Image: FortiGuard Labs
Recently, FortiGuard Labs uncovered the FAUST ransomware, a variant of the notorious Phobos family. This malicious software, designed to encrypt files on a victim’s computer, demands a ransom in exchange for the decryption key, marking a sinister evolution in cyber threats.
FAUST ransomware, emerging from the depths of cyber malfeasance, appends a “.faust” extension to each encrypted file, leaving behind a breadcrumb trail of info.txt and info.hta files. These serve as a sinister invitation for victims to engage in ransom negotiations. This variant not only encrypts the victims’ files but also ensnares them in a web of extortion, demanding payment for the promise of retrieval.

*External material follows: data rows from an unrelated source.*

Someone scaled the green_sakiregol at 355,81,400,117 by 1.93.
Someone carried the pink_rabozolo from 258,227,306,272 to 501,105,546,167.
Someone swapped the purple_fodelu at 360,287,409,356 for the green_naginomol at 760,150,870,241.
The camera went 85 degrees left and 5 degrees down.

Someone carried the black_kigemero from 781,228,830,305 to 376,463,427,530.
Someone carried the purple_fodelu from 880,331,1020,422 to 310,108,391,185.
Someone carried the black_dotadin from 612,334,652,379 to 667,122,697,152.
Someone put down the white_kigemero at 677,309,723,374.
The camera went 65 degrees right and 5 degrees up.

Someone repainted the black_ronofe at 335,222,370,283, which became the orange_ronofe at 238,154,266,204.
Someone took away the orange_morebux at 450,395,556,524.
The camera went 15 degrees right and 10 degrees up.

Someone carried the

The cunning attack begins with an Office document, a Trojan horse bearing a VBA script poised to unleash chaos. Through a series of calculated maneuvers, including the use of the Gitea service for file storage and intricate PowerShell commands, FAUST ransomware embeds itself within the system’s memory, initiating a relentless encryption onslaught. This sophisticated attack chain, a testament to the attackers’ ingenuity, employs obfuscation techniques and process injections to evade detection and complicate analysis.
Once ensconced within the system, FAUST ransomware meticulously encrypts files, appending its signature “.faust” extension, and deploys its ransom notes, setting the stage for its extortionate demands. It ingeniously checks for Mutex objects to ensure its reign of terror is singularly effective and establishes persistence through registry modifications, ensuring its malicious grip withstands system reboots.
In a bid to avoid system destruction or the encryption of its ransom demands, FAUST ransomware wields an exclusion list, sparing specific file extensions, directories, and filenames from its wrath. This calculated mercy ensures its survival and the continuation of its malevolent campaign, a chilling reminder of the sophistication embedded within modern ransomware.
The FAUST variant of Phobos ransomware serves as a grim testament to the evolving landscape of cyber threats. With its ability to maintain persistence and deploy efficient encryption across a network, the menace of FAUST cannot be overstated. Users are implored to exercise utmost caution, refraining from opening documents from untrusted sources, a simple yet effective measure against the complex web of ransomware threats.